- **Exercise instructions**:
1. Set down, word for word, the passage of the Yolki 5 article from "Yolki 5 (, meaning" to "television channel Russia-1.".
2. Decide whether each statement agrees with the Yolki 5 article, answering yes or no and quoting the words from the article that settle it: (a) Yolki 5 premiered in Russia on December 22, 2016; (b) the film's television premiere on Russia-1 took place in 2017; (c) the film "Yolki 6" is a reboot of the series.
== Extracted text
Yolki 5 (, meaning Christmas Trees 5 or Those Christmas Trees), is a 2016 Russian comedy film, sequel to Yolki 1914. The roles are played by Ivan Urgant, Sergey Svetlakov, Kirill Pletnev, Katerina Shpitsa, Anna Khilkevich, Gosha Kutsenko, Maria Shukshina, Alexander Golovin. It premiered in Russia on December 22, 2016. The television premiere took place on July 6, 2018 on the television channel Russia-1.

The film was received negatively by viewers, who criticized the plot and acting, although the actions and acting of Urgant and Svetlakov were highly praised. "Yolki 5" grossed about 13 million dollars worldwide, making it a box office success. Despite this, its critical performance was lower than expected.

The next "Yolki 6" movie was released on December 21, 2017. The film, despite the original title and the changed actors, is not a reboot of the series.
====
== Data lines
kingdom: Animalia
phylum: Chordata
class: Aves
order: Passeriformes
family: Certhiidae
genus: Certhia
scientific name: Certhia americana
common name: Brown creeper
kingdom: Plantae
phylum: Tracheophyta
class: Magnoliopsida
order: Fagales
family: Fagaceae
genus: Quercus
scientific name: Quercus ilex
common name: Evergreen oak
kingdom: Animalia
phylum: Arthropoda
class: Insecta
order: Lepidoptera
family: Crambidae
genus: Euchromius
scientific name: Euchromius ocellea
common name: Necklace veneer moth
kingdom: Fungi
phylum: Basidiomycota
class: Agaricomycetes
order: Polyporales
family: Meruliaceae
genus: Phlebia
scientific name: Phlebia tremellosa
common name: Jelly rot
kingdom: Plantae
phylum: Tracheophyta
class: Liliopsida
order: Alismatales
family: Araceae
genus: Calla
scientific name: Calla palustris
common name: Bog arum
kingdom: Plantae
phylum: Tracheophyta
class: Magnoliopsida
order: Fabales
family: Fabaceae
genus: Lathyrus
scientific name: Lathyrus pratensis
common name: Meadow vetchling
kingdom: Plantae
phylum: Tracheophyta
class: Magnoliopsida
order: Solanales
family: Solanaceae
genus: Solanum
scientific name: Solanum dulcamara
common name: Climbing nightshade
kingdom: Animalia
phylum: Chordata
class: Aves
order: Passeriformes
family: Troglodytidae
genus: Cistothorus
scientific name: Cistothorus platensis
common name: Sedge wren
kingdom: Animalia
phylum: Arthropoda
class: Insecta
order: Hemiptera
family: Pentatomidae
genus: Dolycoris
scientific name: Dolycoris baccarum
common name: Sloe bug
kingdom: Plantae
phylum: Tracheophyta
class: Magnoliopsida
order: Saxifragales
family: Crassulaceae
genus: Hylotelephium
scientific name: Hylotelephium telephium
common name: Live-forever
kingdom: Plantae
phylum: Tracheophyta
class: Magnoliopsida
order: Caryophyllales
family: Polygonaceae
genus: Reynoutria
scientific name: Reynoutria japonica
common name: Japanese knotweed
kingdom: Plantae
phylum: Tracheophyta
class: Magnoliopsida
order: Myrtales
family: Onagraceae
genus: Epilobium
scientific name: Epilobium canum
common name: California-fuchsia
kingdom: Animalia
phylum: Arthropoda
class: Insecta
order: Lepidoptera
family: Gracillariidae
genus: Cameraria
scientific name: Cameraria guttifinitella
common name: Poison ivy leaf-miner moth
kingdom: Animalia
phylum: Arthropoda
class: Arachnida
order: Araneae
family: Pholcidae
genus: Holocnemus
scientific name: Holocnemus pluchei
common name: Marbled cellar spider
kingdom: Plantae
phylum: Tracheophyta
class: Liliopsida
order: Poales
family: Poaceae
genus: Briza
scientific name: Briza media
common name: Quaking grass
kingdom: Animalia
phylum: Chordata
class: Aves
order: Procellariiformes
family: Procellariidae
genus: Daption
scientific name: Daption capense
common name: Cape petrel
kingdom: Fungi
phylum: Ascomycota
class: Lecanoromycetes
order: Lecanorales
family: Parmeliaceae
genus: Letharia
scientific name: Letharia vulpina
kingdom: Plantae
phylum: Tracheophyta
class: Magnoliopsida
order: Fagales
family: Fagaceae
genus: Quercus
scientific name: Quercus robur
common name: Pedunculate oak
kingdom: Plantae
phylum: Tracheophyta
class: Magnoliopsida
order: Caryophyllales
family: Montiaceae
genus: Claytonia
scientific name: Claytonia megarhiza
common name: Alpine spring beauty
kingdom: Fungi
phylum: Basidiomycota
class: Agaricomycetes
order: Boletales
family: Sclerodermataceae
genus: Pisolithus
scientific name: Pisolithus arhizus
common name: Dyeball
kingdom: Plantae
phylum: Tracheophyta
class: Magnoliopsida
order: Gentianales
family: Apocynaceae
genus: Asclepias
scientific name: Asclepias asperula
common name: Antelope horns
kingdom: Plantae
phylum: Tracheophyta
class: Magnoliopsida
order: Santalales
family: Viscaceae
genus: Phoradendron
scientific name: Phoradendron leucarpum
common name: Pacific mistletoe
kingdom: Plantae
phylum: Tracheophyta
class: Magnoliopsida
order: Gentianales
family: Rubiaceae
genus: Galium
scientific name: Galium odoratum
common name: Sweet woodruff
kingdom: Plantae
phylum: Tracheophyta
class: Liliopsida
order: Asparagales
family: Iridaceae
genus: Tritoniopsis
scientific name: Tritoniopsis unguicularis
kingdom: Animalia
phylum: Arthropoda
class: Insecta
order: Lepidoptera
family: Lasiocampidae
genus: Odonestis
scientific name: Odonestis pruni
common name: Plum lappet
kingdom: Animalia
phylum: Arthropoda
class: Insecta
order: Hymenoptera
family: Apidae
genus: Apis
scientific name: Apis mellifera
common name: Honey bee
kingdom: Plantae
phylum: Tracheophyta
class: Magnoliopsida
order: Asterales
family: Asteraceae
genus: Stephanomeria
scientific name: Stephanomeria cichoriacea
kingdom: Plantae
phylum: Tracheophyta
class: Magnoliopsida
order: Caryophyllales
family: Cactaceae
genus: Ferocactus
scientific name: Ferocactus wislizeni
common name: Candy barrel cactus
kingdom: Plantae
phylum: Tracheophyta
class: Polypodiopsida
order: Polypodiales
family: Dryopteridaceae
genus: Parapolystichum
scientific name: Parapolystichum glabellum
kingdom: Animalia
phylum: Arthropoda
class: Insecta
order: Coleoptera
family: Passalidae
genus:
====
- **Answer set**:
1.
Yolki 5 (, meaning Christmas Trees 5 or Those Christmas Trees), is a 2016 Russian comedy film, sequel to Yolki 1914. The roles are played by Ivan Urgant, Sergey Svetlakov, Kirill Pletnev, Katerina Shpitsa, Anna Khilkevich, Gosha Kutsenko, Maria Shukshina, Alexander Golovin. It premiered in Russia on December 22, 2016. The television premiere took place on July 6, 2018 on the television channel Russia-1.

2.
(a) Yes: "It premiered in Russia on December 22, 2016."
(b) No: "The television premiere took place on July 6, 2018 on the television channel Russia-1."
(c) No: "is not a reboot of the series."